I've just finished the last of the foundry Finca san Francisco and it was utterly stunning, will go and buy some more to keep in the freezer but would love try try something different that's in that style camp.

can anyone suggest anything that's available now please


----------



## 4515 (Jan 30, 2013)

Not so fruity but this works really well in milk as something different

https://shop.squaremilecoffee.com/products/miralvalle


----------



## Mrboots2u (May 10, 2013)

Brazillian natural from Sundlaug is rocking at the moment - also the Nicaraguan toffee Apple nomness


----------



## Phobic (Aug 17, 2016)

Thanks both, Miralvalle does sound interesting, the Brazillian Natural is finished unfortunately.


----------



## DavecUK (Aug 6, 2013)

Nicaraguans are good in milk, usually lots of dark chocolate tones, but they do have to be roasted towards the darker end of medium.
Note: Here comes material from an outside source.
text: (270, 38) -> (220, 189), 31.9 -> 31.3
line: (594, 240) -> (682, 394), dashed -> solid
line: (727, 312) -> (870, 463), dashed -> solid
IMO medium roasts tend to get lost in cappas.


----------



## foundrycoffeeroasters.com (Jun 19, 2014)

If you're after toffee and slightly boozy choc in milk, you would enjoy our Nicaraguan.


----------



## Phobic (Aug 17, 2016)

Thanks guys, I'll give the Foundry Nicaraguan a try since I want to order some more Finca - may as well get some rocky too while I'm at it









@DavecUK I know there's a danger that you'll loose medium roasts in milk, I'm not sure the right way to articulate it other than I don't want a dark roast like CC jampit - I don't think I'd call the foundry Finca dark roasted and that certainly doesn't get lost with milk.


----------



## DavecUK (Aug 6, 2013)

Phobic said:


> Thanks guys, I'll give the Foundry Nicaraguan a try since I want to order some more Finca - may as well get some rocky too while I'm at it
> 
> 
> 
> ...


It's all personal taste and also what you and I mean by medium or darker end of medium roast. e.g. I know people who love mm in milk, wheras, I don't think it works (for me).


----------